Profile of a Short Seller
The first wave of short sales consisted of people who bought using adjustable rate mortgages. They bought out of their comfort zone. They were quoted interest only mortgage payments and told they could refinance for something better when they needed to. Poor decisions and bad advice led them to situations they eventually couldn’t maintain. They had no choice but to walk away. It was ugly, but no one felt very sorry for them. They got us into this mess, was the war-cry.
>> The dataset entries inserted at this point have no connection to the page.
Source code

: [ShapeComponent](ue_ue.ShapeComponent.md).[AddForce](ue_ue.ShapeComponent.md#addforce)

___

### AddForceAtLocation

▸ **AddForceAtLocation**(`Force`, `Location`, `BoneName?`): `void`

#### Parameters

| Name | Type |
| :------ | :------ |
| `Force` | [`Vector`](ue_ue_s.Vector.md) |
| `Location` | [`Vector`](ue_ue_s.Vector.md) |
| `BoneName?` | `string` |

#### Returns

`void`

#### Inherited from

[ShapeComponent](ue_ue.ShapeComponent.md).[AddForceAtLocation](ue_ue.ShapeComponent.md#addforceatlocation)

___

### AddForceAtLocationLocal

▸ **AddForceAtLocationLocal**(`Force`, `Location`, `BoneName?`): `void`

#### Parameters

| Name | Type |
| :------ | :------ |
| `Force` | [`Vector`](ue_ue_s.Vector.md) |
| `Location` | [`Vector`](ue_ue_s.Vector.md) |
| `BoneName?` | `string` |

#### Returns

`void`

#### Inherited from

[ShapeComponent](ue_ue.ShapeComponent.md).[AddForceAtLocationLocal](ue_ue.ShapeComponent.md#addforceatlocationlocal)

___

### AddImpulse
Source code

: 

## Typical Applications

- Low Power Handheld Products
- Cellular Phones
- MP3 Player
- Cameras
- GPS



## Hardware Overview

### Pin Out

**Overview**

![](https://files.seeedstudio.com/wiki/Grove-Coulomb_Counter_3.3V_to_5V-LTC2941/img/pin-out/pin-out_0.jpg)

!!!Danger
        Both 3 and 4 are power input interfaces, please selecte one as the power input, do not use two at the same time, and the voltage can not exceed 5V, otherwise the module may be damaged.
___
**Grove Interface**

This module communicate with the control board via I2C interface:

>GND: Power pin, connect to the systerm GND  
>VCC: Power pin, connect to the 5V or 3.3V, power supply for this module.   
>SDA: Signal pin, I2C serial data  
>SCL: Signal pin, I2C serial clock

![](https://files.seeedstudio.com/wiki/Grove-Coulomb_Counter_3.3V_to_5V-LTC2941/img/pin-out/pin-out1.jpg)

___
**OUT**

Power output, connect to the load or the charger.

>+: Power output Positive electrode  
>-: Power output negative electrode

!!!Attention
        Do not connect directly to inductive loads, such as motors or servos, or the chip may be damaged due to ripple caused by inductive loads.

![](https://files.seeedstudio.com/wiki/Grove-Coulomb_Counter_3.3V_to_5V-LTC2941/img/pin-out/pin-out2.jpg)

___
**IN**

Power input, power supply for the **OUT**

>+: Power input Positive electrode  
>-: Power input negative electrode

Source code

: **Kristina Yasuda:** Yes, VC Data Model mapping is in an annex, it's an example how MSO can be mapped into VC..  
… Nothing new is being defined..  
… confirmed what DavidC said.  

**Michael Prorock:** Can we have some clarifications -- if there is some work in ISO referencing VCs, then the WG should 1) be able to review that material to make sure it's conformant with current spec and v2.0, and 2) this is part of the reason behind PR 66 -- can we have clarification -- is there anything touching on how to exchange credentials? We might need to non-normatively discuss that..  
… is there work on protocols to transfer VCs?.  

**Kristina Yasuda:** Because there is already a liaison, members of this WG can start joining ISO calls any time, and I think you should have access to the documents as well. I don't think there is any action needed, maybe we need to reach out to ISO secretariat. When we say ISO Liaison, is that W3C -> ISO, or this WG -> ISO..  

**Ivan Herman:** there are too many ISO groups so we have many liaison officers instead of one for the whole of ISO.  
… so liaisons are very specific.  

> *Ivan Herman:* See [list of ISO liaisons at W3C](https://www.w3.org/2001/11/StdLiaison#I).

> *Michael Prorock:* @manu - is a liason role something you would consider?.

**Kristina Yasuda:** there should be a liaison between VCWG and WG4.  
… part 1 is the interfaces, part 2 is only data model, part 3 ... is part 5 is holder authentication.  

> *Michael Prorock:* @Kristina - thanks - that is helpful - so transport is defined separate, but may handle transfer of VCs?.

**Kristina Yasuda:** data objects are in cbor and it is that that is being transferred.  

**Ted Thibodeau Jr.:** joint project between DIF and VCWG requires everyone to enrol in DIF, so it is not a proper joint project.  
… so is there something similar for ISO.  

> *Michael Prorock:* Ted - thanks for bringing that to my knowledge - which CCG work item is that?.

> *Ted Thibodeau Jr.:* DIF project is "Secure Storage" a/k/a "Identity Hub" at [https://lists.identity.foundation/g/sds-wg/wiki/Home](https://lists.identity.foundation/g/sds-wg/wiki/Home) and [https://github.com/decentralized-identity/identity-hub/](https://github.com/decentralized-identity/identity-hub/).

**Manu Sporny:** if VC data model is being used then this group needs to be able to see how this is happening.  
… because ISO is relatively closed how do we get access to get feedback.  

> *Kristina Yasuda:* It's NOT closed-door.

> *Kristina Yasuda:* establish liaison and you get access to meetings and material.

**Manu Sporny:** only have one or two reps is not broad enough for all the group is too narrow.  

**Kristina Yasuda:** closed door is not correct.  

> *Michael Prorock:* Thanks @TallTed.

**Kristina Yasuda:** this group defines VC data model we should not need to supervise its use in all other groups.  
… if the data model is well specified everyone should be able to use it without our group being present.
The second wave of short sales was fed by the first. The economy took a nose-dive and jobs began to disappear. Marriages failed under the stress of money problems and lack of work. People were forced to relocate their lives just to find income. These people, the out of work, the divorcing, those following jobs across the country, were the second set of short sales. They couldn’t make their payments any more than the first set could, but their stories were more tragic. Poor planning didn’t get them into this mess, unfortunate circumstances did.
The third wave of short sales has now begun it’s assult on our shores and I’m starting to wonder if it won’t be the most dangerous and difficult yet. The newest group of people attempting to jettison properties for less than they owe the bank is the one that bought anytime in the last 6 or 7 years and is now realizing the home they own is a poor investment. People buy houses because it’s an investment in their future, it’s money spent paying themselves back every month, rather than rent money down the toilet. The people who realize this and who’ve had a life change since buying (got married, had kids, got divorced, realized they hate Queen Creek, changed jobs, etc) and now their house isn’t the right size or location are now feeling trapped and looking at their options. Why should I pay for a mortgage more than twice what my house is worth when I don’t even want to live in it any longer? is what they ask.
I feel for all of these people. I have yet to meet with anyone considering a short sale or a foreclosure who didn’t struggle with the emotional consequences of the decision. I haven’t met anyone taking this lightly or who ever thought this was a position they’d be in when they bought their house. It’s just not that fun to be a home owner right now.
We talk all the time about a ‘normal market’ and when we’ll be back to one. Can we be considered ‘normal’ when half of all home owners owe more than their homes are worth?
It’s not pretty, people. And I don’t have any answers.